[Opening RECORDS PROVIDED section]
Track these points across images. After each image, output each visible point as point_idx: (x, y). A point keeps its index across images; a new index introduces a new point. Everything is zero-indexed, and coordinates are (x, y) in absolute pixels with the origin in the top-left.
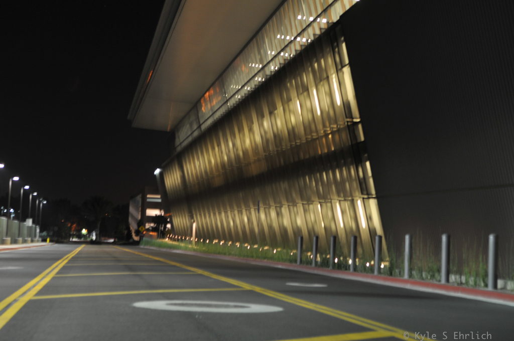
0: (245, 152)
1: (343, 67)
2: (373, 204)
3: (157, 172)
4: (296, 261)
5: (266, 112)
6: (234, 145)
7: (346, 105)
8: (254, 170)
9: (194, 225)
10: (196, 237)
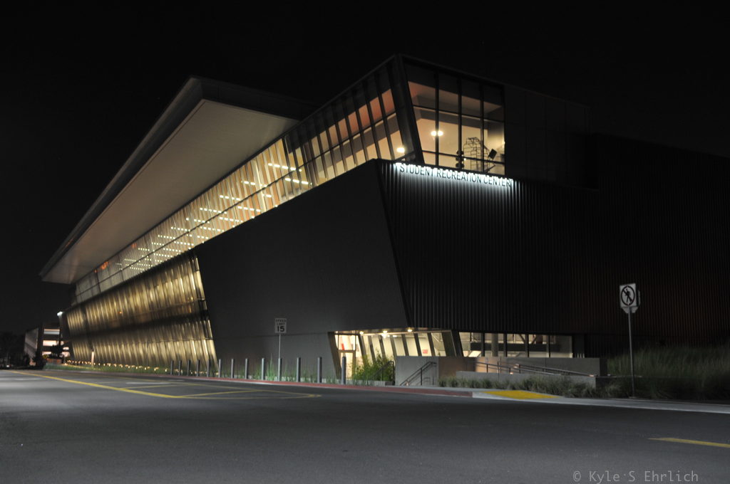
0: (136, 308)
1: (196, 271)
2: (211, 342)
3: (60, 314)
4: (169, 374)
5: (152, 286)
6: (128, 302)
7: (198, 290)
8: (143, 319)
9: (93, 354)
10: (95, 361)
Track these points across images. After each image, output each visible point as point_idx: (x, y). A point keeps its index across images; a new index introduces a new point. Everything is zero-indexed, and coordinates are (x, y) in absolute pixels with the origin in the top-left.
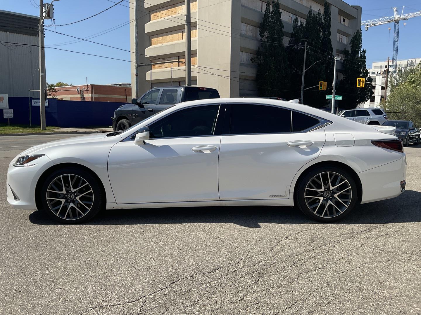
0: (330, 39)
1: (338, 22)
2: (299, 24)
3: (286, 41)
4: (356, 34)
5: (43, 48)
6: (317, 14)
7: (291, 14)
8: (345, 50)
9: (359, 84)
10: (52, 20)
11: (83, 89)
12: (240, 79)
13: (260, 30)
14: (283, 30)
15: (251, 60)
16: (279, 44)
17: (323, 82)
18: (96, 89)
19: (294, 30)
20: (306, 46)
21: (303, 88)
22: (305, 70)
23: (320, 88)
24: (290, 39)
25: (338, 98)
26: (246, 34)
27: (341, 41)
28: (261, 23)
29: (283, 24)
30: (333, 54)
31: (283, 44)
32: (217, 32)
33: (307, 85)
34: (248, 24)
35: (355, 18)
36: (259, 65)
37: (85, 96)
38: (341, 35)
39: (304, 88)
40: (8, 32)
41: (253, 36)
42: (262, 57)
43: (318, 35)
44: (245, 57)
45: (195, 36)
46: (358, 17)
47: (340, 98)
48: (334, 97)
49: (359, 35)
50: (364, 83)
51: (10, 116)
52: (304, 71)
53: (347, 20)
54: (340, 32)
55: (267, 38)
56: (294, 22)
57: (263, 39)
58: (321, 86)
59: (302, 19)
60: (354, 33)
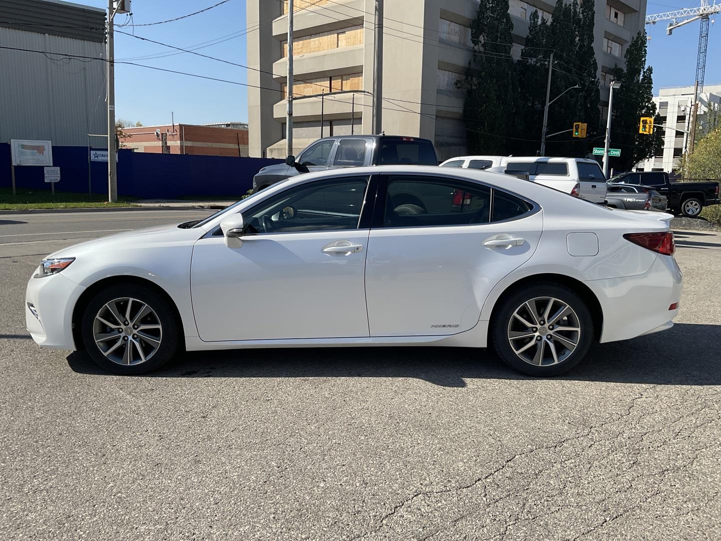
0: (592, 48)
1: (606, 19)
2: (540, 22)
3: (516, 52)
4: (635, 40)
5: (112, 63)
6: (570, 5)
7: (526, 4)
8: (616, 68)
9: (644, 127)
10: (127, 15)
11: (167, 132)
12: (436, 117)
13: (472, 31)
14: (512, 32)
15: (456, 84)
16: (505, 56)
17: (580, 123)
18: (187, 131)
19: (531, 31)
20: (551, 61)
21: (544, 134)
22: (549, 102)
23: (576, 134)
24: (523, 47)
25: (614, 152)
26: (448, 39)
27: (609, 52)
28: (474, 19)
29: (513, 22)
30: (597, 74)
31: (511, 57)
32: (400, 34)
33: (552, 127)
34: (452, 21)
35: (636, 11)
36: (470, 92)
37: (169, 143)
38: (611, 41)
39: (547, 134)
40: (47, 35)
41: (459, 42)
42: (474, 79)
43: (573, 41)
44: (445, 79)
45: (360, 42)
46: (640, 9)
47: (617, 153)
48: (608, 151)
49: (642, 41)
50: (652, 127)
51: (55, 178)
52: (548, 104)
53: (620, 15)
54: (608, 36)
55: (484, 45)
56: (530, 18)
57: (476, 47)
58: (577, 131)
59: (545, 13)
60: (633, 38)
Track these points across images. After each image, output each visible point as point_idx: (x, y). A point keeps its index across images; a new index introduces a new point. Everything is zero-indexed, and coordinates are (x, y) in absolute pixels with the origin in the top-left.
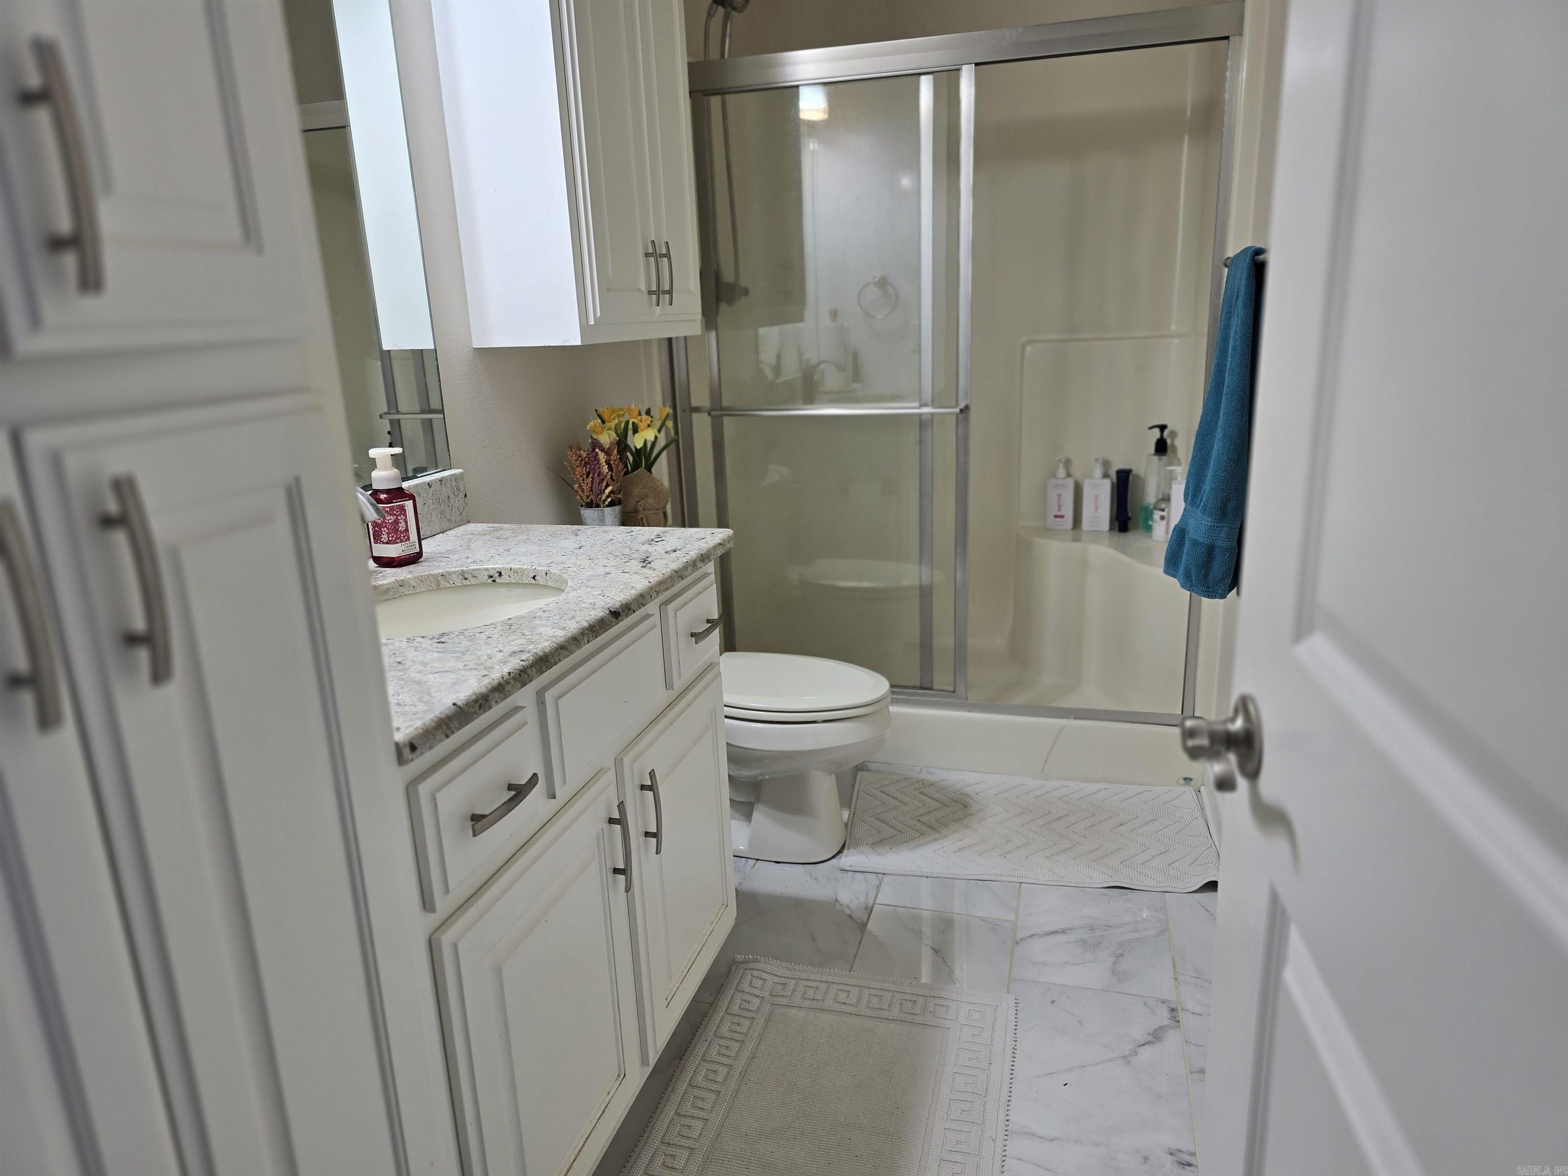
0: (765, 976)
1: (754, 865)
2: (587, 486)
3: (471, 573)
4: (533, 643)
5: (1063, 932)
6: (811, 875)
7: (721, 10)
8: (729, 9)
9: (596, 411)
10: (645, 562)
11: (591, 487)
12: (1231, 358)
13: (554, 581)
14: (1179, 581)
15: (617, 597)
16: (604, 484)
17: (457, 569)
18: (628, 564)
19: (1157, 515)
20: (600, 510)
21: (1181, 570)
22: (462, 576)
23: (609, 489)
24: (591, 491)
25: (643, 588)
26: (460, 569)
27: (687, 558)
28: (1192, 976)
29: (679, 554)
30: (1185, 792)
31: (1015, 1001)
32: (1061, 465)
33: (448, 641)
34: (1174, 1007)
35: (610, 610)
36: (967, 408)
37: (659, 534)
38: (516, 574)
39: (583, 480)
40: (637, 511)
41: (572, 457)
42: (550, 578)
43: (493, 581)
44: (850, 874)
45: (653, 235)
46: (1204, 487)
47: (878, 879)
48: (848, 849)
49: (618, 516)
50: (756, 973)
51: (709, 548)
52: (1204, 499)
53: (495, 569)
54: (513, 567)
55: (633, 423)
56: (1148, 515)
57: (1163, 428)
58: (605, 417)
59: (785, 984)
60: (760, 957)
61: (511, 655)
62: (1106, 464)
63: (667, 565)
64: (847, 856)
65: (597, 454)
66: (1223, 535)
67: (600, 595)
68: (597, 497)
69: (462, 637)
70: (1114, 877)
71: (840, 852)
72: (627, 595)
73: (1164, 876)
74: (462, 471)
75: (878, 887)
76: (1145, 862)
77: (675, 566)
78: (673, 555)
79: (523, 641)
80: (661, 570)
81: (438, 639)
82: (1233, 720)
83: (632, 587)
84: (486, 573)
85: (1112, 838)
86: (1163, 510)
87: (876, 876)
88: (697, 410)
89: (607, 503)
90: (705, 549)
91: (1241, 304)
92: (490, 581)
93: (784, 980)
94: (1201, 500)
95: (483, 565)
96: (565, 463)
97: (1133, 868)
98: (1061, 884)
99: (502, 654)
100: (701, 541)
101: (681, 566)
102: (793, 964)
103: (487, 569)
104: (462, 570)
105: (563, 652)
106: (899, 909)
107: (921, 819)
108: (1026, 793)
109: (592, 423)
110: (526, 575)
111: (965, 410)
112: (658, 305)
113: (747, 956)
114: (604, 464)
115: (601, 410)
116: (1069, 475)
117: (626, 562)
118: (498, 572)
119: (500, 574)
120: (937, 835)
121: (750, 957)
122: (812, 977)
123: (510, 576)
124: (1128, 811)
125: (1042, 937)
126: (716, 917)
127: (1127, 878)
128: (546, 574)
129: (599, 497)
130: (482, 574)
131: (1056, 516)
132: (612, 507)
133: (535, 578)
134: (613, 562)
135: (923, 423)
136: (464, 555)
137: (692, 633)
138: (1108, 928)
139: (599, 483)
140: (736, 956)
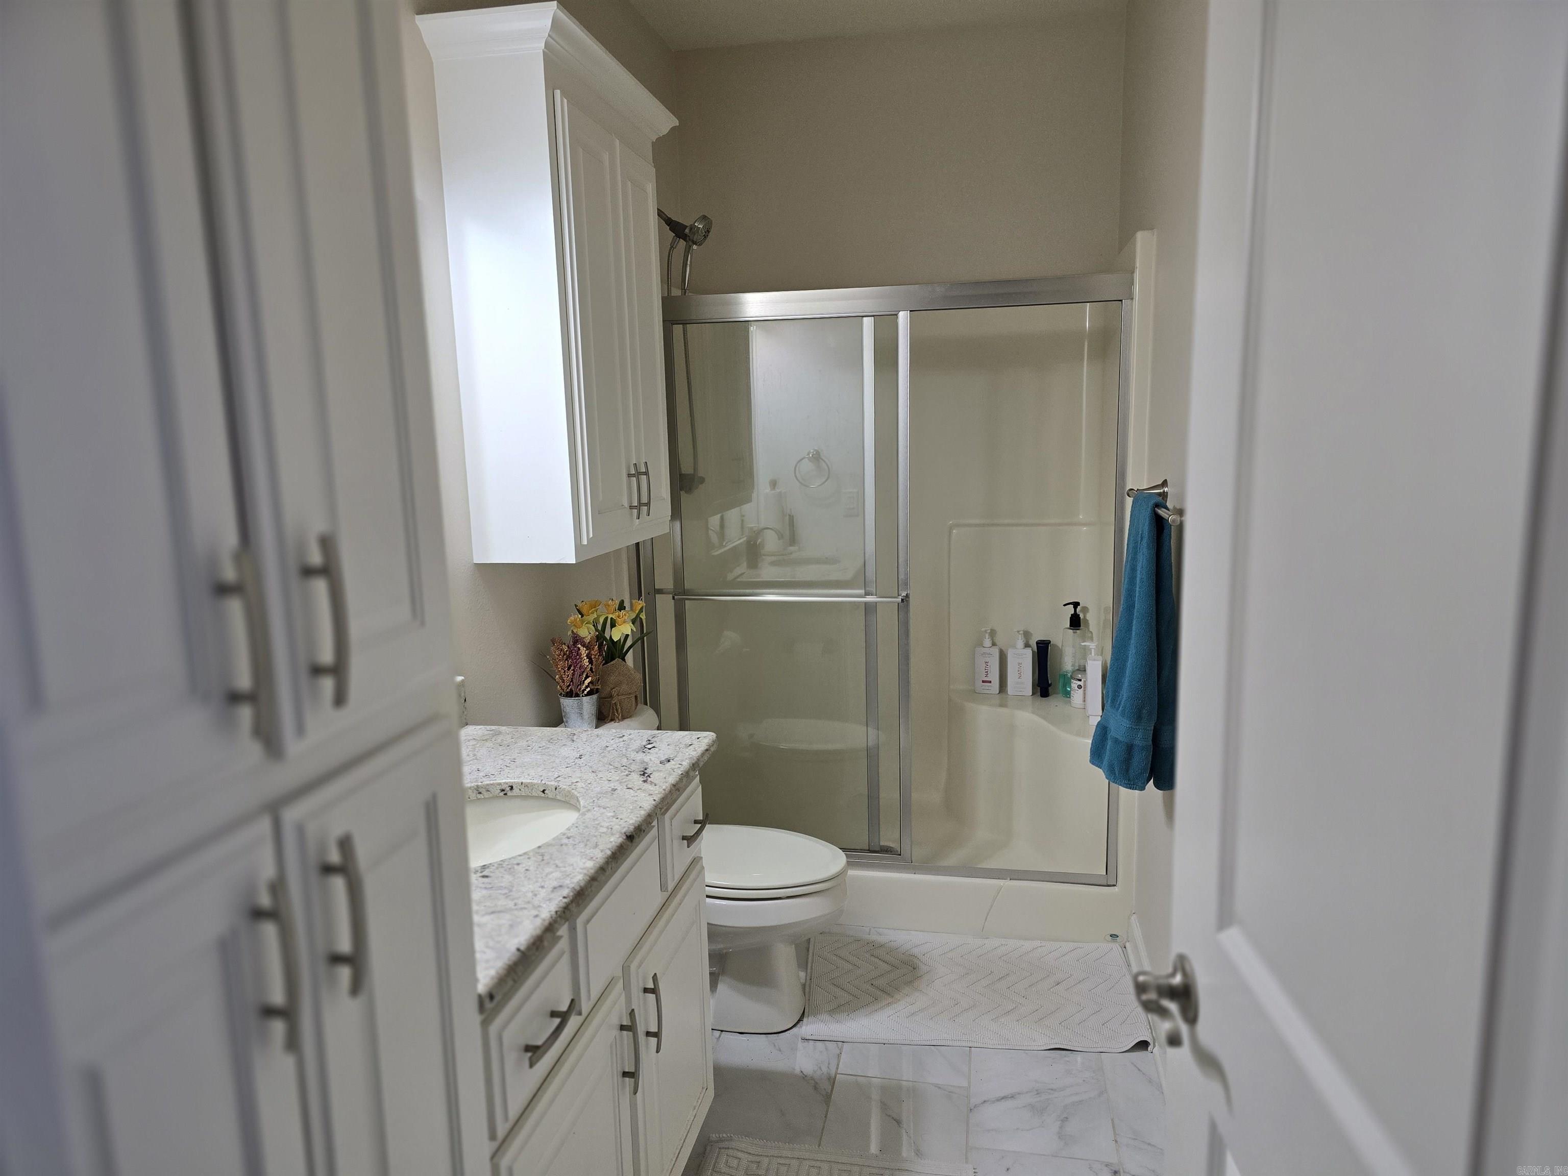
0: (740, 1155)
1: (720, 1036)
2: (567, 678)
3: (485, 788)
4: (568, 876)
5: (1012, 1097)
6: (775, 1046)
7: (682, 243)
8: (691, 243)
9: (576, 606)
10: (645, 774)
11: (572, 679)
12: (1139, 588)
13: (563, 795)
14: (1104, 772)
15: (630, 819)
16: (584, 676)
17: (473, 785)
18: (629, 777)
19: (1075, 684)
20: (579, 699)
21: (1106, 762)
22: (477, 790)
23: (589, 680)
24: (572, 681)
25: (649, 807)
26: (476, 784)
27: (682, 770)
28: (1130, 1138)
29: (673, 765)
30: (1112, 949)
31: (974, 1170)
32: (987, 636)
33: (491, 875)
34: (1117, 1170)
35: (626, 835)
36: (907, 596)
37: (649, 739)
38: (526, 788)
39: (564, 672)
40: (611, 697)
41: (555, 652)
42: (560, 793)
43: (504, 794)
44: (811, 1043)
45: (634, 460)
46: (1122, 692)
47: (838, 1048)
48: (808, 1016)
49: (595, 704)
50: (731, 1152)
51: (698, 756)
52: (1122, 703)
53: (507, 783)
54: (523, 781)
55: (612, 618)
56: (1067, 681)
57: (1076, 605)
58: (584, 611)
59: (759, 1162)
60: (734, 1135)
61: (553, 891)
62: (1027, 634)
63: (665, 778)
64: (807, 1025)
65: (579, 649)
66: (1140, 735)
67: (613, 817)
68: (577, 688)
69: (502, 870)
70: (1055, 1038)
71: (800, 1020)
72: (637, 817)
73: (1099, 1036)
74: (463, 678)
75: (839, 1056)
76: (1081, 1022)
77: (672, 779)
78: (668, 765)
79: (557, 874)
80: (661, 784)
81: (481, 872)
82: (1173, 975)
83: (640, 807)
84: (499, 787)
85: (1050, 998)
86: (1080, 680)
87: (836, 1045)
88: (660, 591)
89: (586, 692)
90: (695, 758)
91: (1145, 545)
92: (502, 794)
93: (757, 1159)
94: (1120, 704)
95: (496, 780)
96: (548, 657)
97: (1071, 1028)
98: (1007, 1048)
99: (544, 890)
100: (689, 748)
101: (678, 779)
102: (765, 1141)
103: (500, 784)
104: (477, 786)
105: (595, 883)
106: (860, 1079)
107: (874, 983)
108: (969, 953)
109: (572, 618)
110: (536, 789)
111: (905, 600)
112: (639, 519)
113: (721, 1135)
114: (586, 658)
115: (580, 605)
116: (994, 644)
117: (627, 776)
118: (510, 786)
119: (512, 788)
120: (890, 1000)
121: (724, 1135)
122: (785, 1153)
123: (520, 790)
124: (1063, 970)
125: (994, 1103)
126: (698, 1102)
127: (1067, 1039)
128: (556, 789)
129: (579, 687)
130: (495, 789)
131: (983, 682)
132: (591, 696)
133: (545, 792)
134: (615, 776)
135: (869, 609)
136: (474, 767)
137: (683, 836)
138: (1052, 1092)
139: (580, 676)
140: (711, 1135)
[Closing RECORDS PROVIDED section]
_YOUR TASK:_
Can you reproduce the listing word for word, from its first line through the line containing "3: (60, 314)", with both of those lines included, but leave out the picture lines?

_RESULT OF THE TASK:_
Track these points across images. After each image, output each visible point as point_idx: (x, y). A point keeps its index across images; a new index introduces a new point. Everything is zero-indexed, and coordinates are (x, y) in absolute pixels with the origin in the top-left.
0: (245, 152)
1: (343, 67)
2: (373, 204)
3: (157, 172)
4: (296, 261)
5: (266, 112)
6: (234, 145)
7: (346, 105)
8: (254, 170)
9: (194, 225)
10: (196, 237)
0: (136, 308)
1: (196, 271)
2: (211, 342)
3: (60, 314)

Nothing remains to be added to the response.